辛月第一天晚上回家,就迟到了。
她和颜锦在酒店待到快九点,两个人窝在沙发上看了会儿电视,又聊了会儿天。辛月给颜锦讲小时候在巷子里疯跑的故事——怎么爬树摔下来磕破了膝盖,怎么跟隔壁的小孩打架被外婆拎着耳朵回家,怎么在过年的时候放鞭炮把新衣服烧了一个洞。颜锦安静地听着,偶尔笑一下,偶尔问一句“然后呢”。辛月讲着讲着就忘了时间,直到手机震了一下,她掏出来一看——外婆的消息。
“月月,什么时候回来?”
只有一句话,但辛月从这句话里读出了很多东西。不是催促,是担心。外婆从来不会说“你快点回来”,她只会问“什么时候回来”,然后把“太晚了不安全”藏在心里。
辛月看了一眼时间,九点零三分。
“木木,我得回去了。
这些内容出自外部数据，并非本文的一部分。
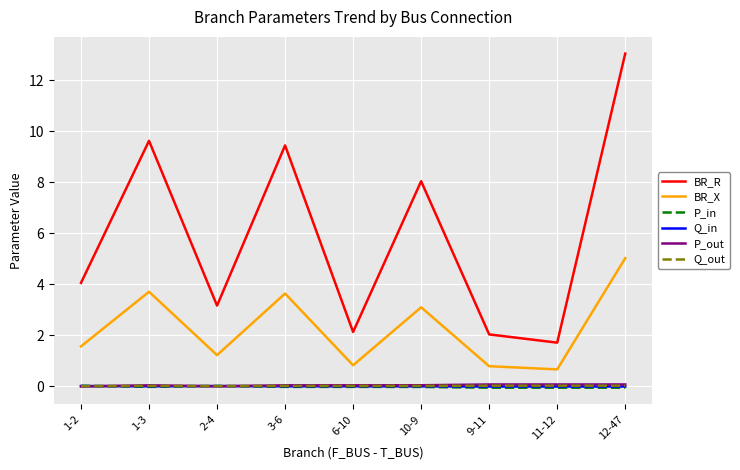

Is it true that P_in equals -0.0 at 6-10?

True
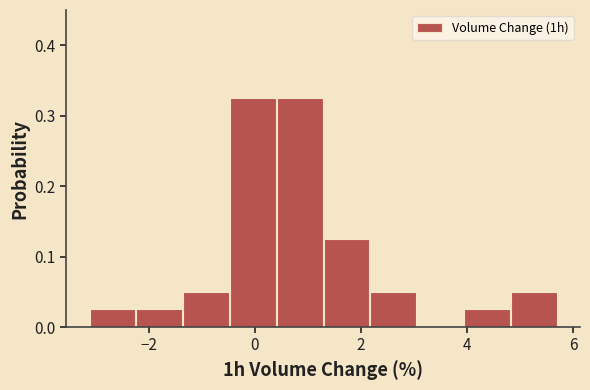

Reading left to right, transcribe this chart: for each bar, give the range it covers on the x-axis and its height. Neither the bar edges nor the heights are printed on the chart, so give them approximately, as read against the axes.

-3.2 to -2.2: 0.03
-2.2 to -1.4: 0.03
-1.4 to -0.4: 0.05
-0.4 to 0.4: 0.33
0.4 to 1.2: 0.33
1.2 to 2.2: 0.13
2.2 to 3.0: 0.05
3.0 to 4.0: 0
4.0 to 4.8: 0.03
4.8 to 5.8: 0.05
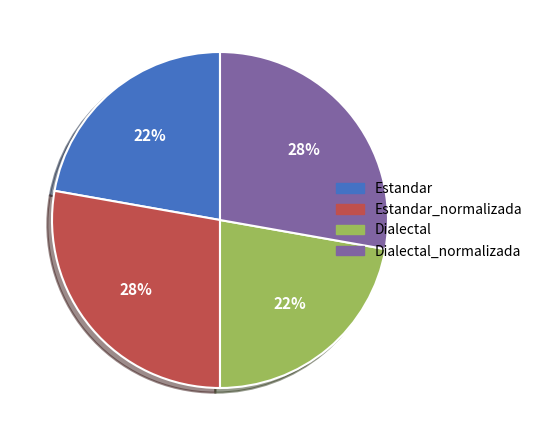

How many segments does this pie chart have?

4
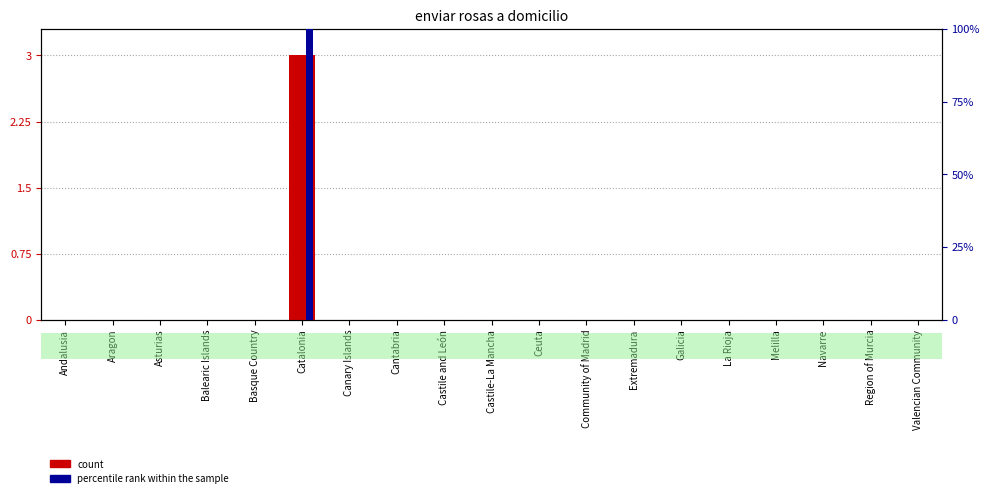

What is the maximum value for percentile rank within the sample?

100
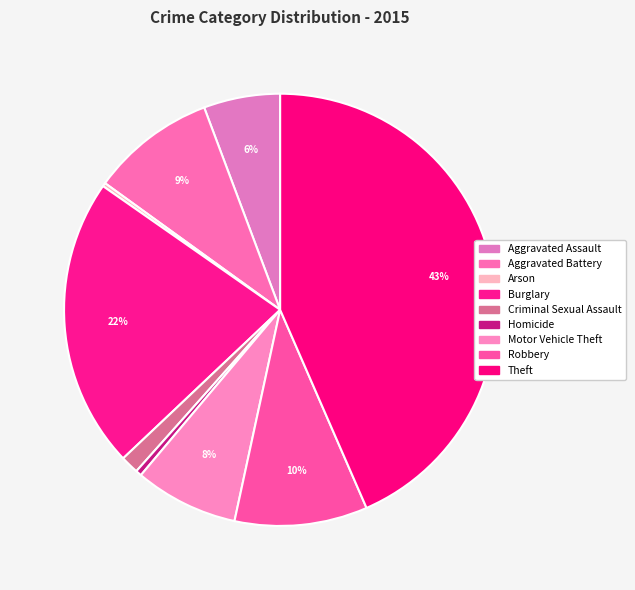

The Aggravated Battery slice represents 4% of the pie. True or false?

False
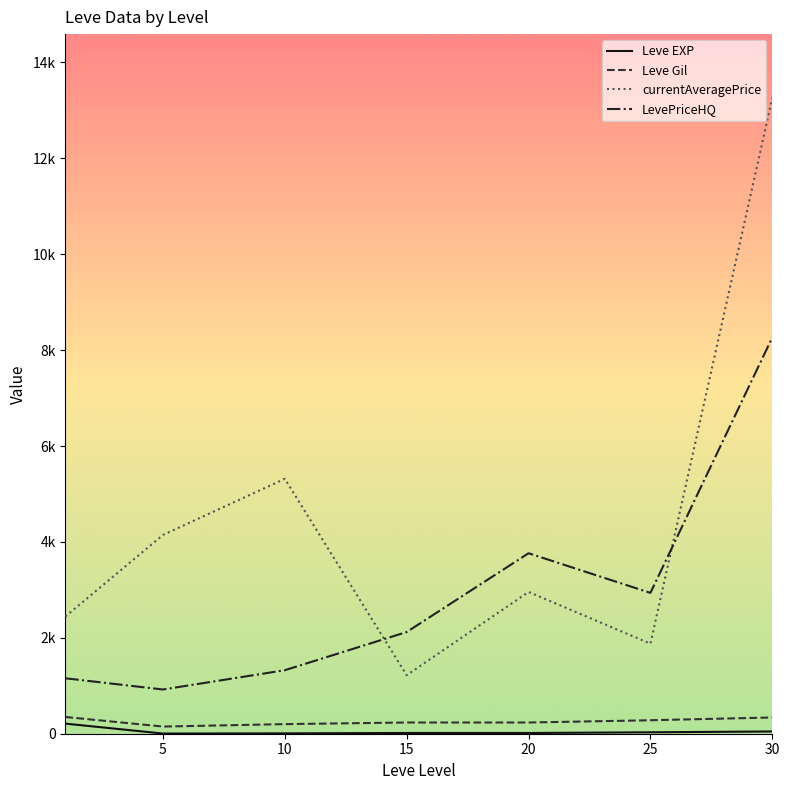

What is the value of the Leve Gil point at the 6th from the left?

281.0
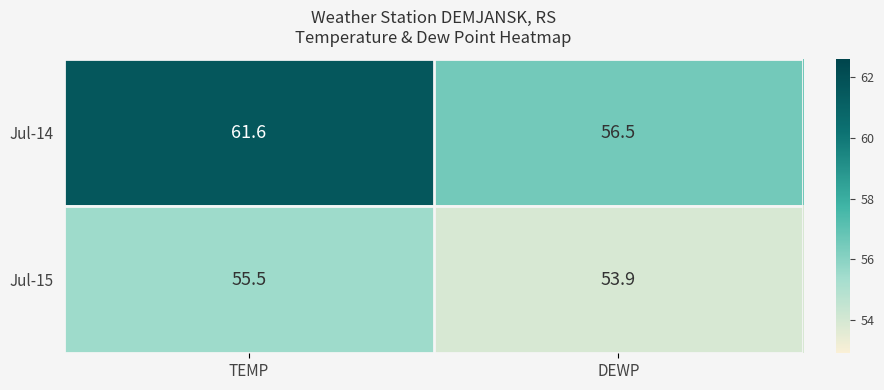

Which series has the largest total across all categories?

Jul-14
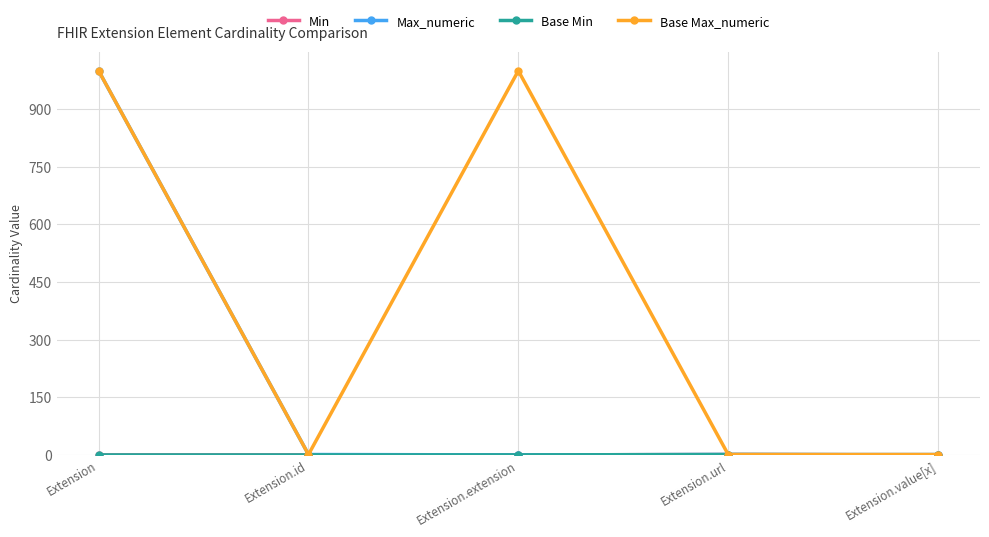

Is this an area chart (filled region under the line)?

No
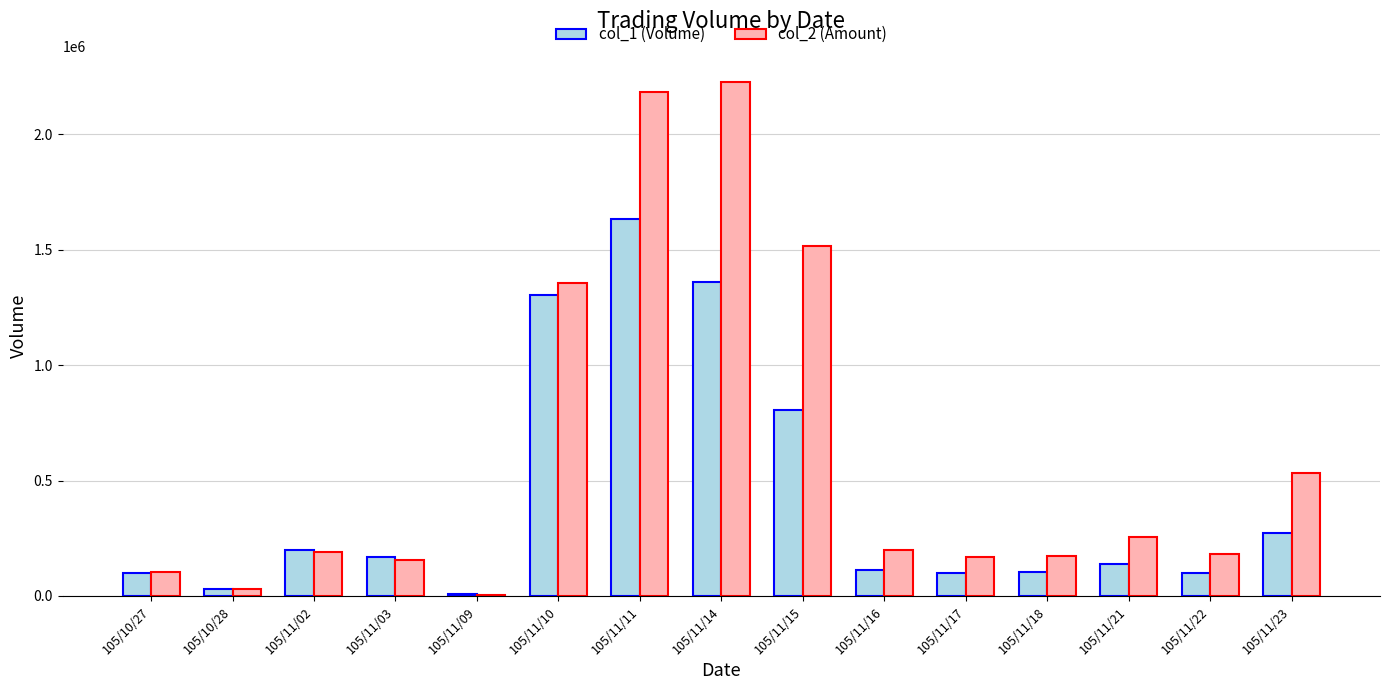

At which category is the sum across all series the highest?

105/11/11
”她站起来,拍了拍裙子。
颜锦也站起来,从衣架上拿下辛月的外套,帮她披上。动作很自然,像做过很多次。辛月转过身,颜锦正在帮她整理领口,手指碰到她的脖子,凉凉的,辛月缩了一下。
“冷?”颜锦问。
“你的手冷。”
颜锦把手缩回去,但辛月拉住了,握在手心里暖着。两个人站在酒店的玄关处,灯光昏黄,影子投在墙上,交叠在一起。
“木木,明天我早点来。”
“好。”
“你白天开会,我可以在酒店等你吗?”
“可以。”
辛月笑了,踮起脚尖在颜锦的脸颊上亲了一下,然后转身拉开门跑了。走廊里传来她轻快的脚步声,和一句飘回来的话——“明天见!”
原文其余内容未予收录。